This approach has two drawbacks. A: if we only care about the digits that are provably correct in the end, keeping the extra digits around is wasteful. B: insisting that the midpoint be the best possible means sacrificing overall accuracy of the ball (if we want the endpoints to be the tightest possible, we generally have to move the midpoint).

Another approach (“trimmed best midpoints”) addresses drawback A. We compute the midpoint by a floating-point operation, and the radius separately, but use a floating-point precision for the midpoint that corresponds to the accuracy implied by the radius bound (plus a few more digits). Yet another approach (“best balls”) addresses drawback B: we simultaneously compute a midpoint and radius such that the resulting ball tightly encloses the mathematically exact function image.

There are still more choices. Should one compute the “best radius”, or just a “generic radius”? A typical “generic” radius bound for $f(x \pm r)$ would be $r C$ where $C = \sup_{|t-x| \le r} |f’(t)|$, plus a rounding error bound. This converges to the best bound when $r \to 0$, but can be wildly inaccurate when $r$ is large. Computing the best radius bound (even just approximately) generally requires much more work, although there are situations where it can be worth it.

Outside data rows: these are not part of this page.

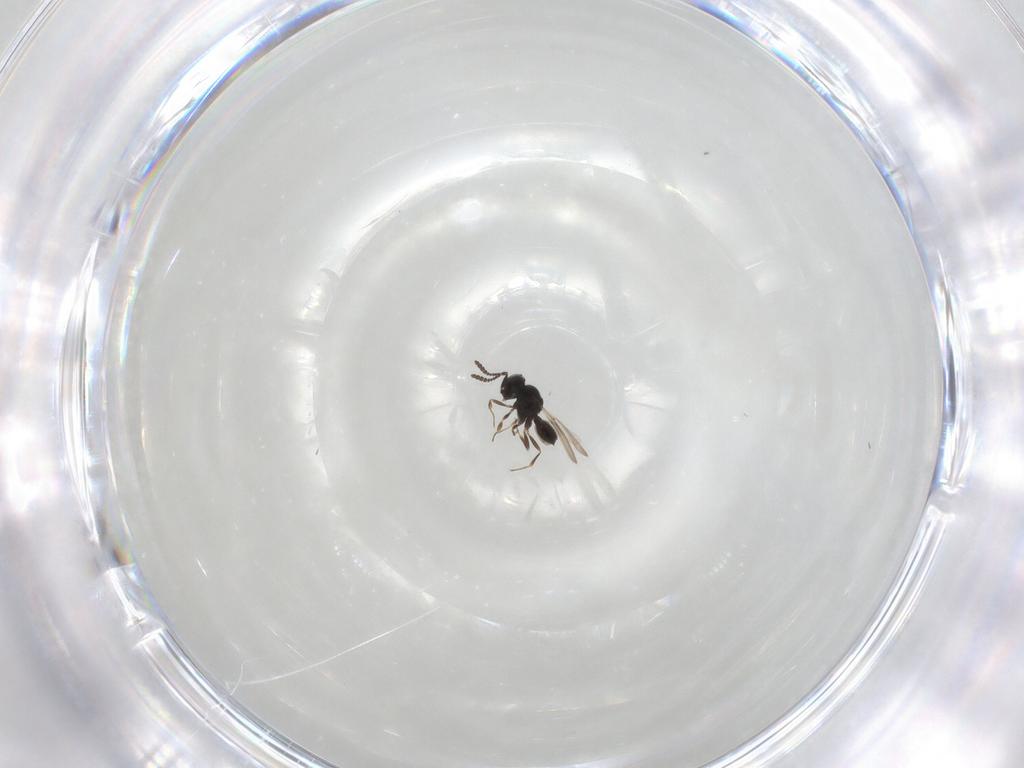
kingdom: Animalia
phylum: Arthropoda
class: Insecta
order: Hymenoptera
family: Scelionidae
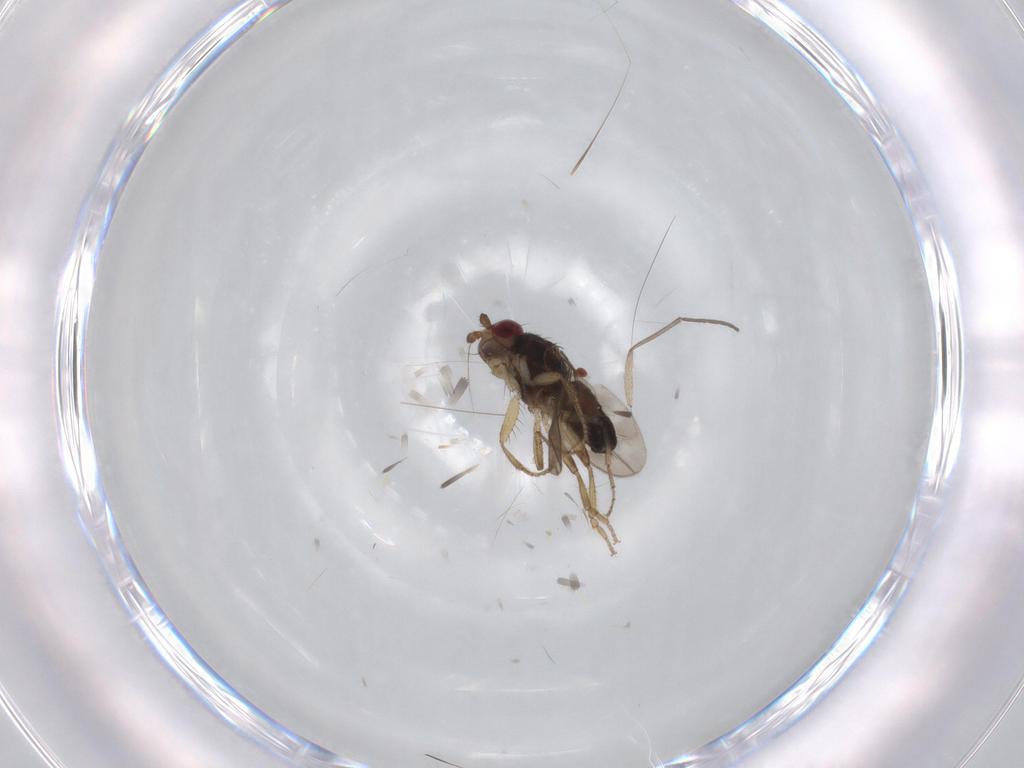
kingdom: Animalia
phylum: Arthropoda
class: Insecta
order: Diptera
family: Sphaeroceridae
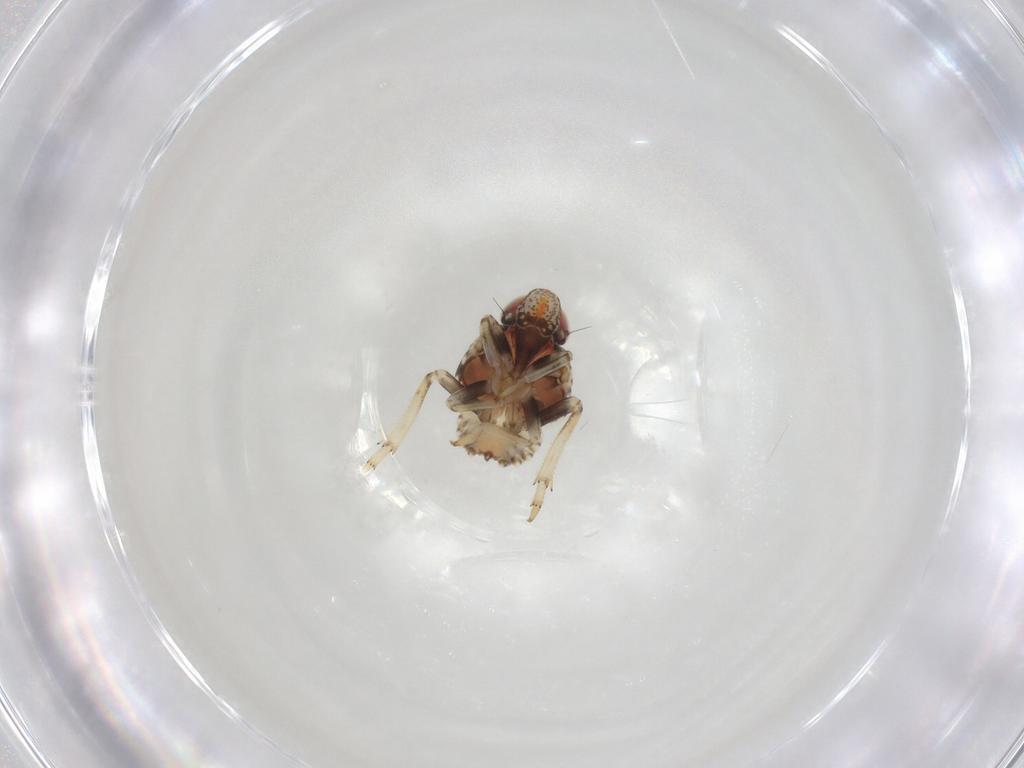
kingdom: Animalia
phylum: Arthropoda
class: Insecta
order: Hemiptera
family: Issidae
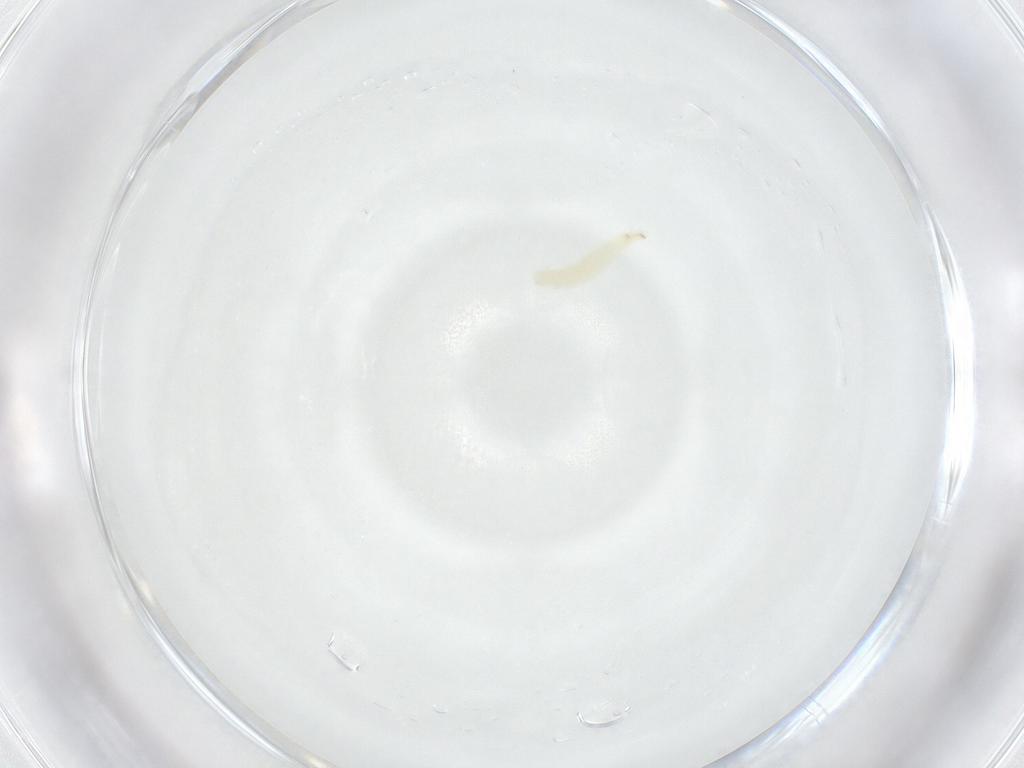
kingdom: Animalia
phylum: Arthropoda
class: Insecta
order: Diptera
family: Sarcophagidae
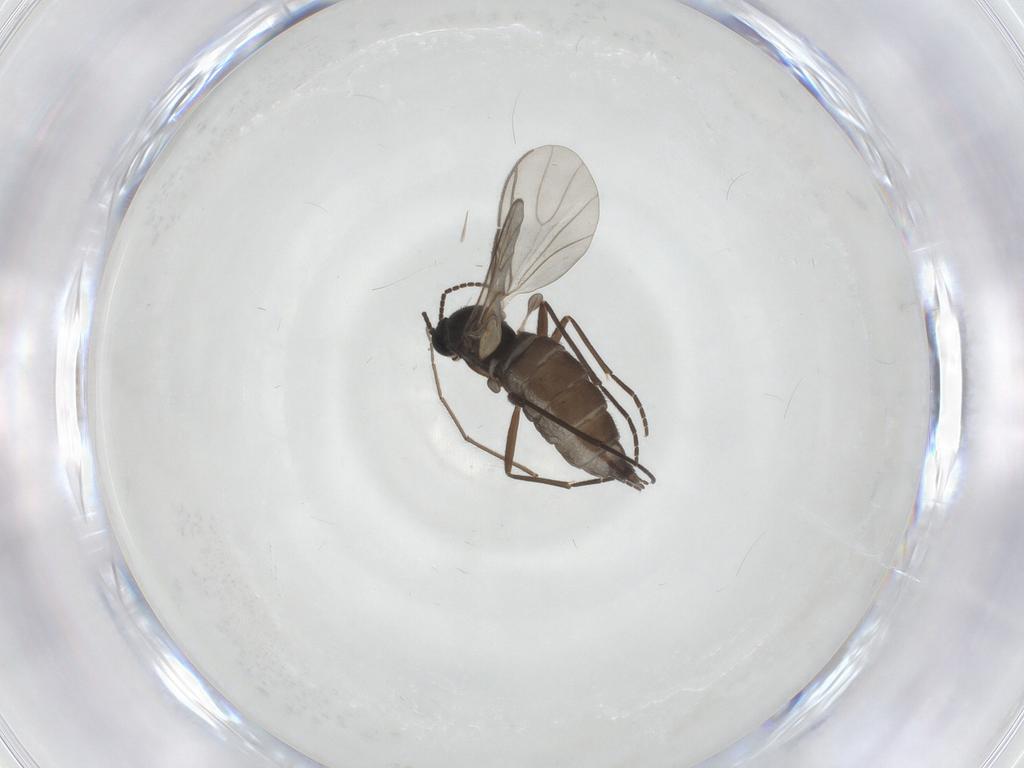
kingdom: Animalia
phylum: Arthropoda
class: Insecta
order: Diptera
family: Sciaridae
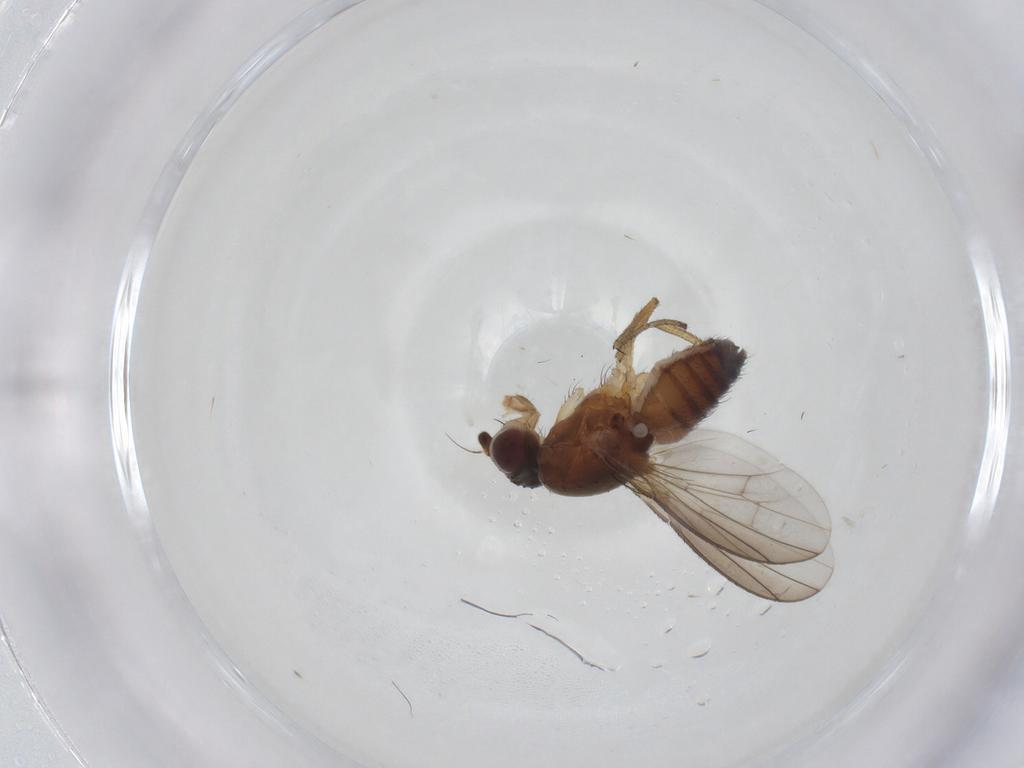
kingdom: Animalia
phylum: Arthropoda
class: Insecta
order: Diptera
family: Heleomyzidae
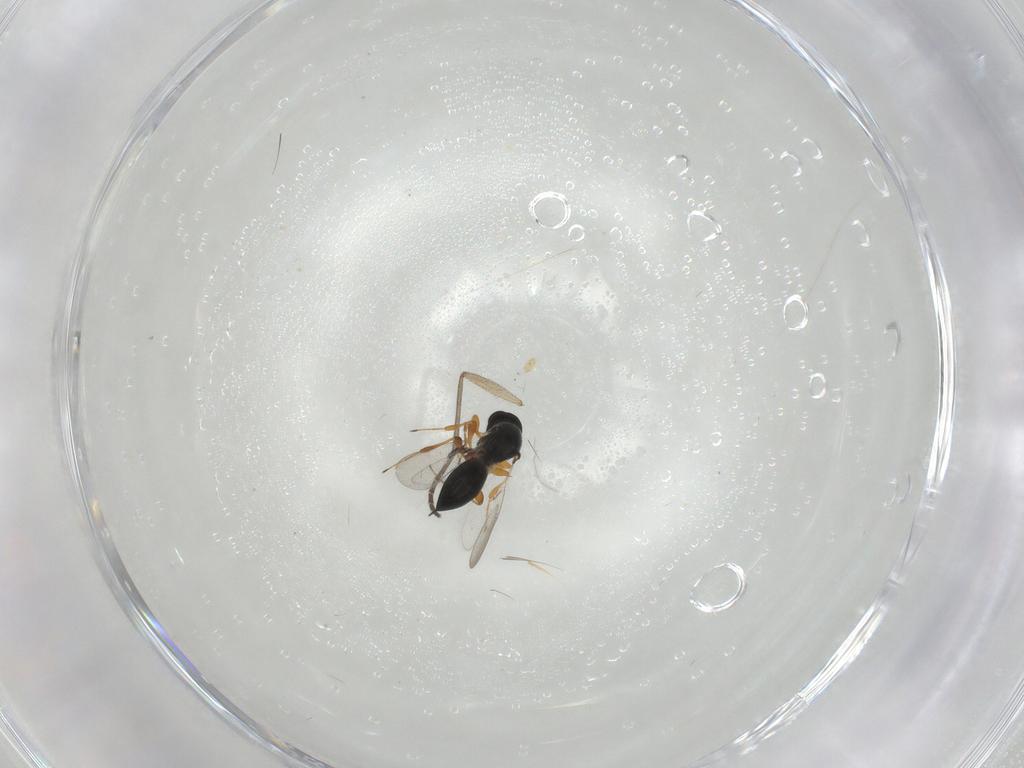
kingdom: Animalia
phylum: Arthropoda
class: Insecta
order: Hymenoptera
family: Platygastridae
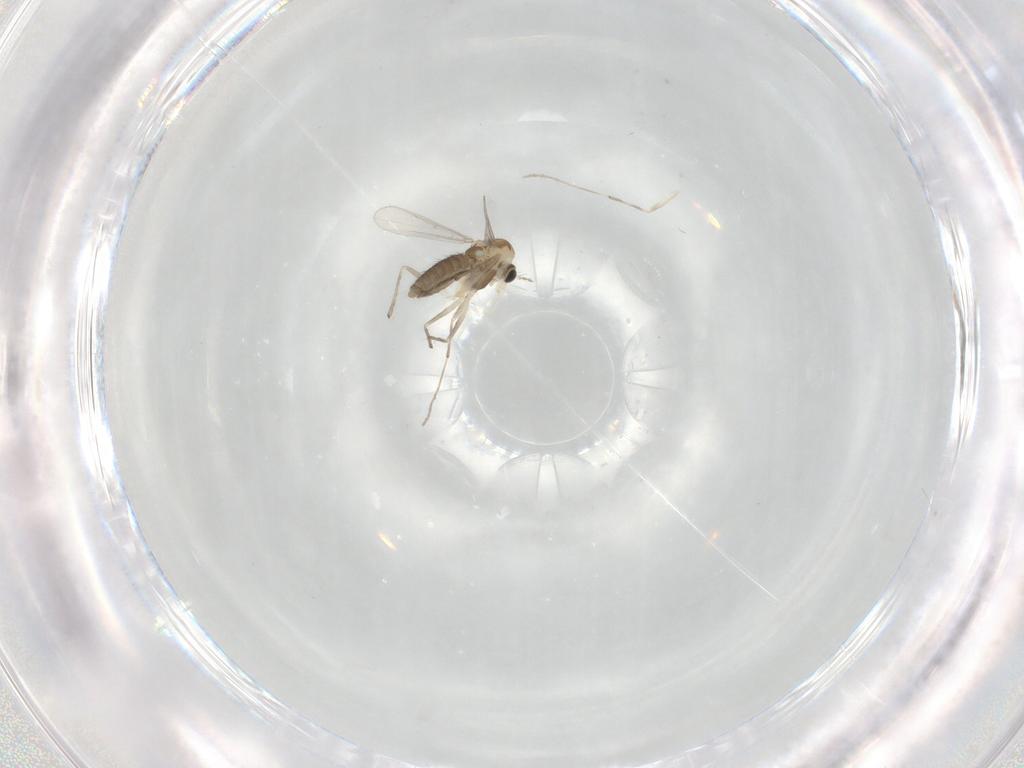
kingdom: Animalia
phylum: Arthropoda
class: Insecta
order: Diptera
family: Chironomidae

Consider evaluating $\sin(10 \pm 3)$. With “best midpoints”, the output would be something like $-0.544021110889370 \pm 3.001$ (or $\ldots \pm 1.545$ with a “best radius” bound). With “trimmed best midpoints”, the output would be something like $-0.544 \pm 3.002$ (or $-0.544 \pm 1.545$ with a “best radius” bound). With “best balls”, the output would be something like $0 \pm 1$. These results are quite different, and it’s easy to construct a sequence of calculations where one becomes vastly superior to the other.

So far in Arb, I’m using “best midpoints” with “generic radius bounds”, at least for arithmetic operations and most of the time for elementary functions. In some cases, different approaches are used. Trimming can always be done manually by the user to improve performance, but this doesn’t help when the trimming should be done in the middle of an algorithm implemented in the library itself. I’m considering switching to “trimmed best midpoints” in the future (or perhaps keeping the current behavior by default and making automatic trimming optional).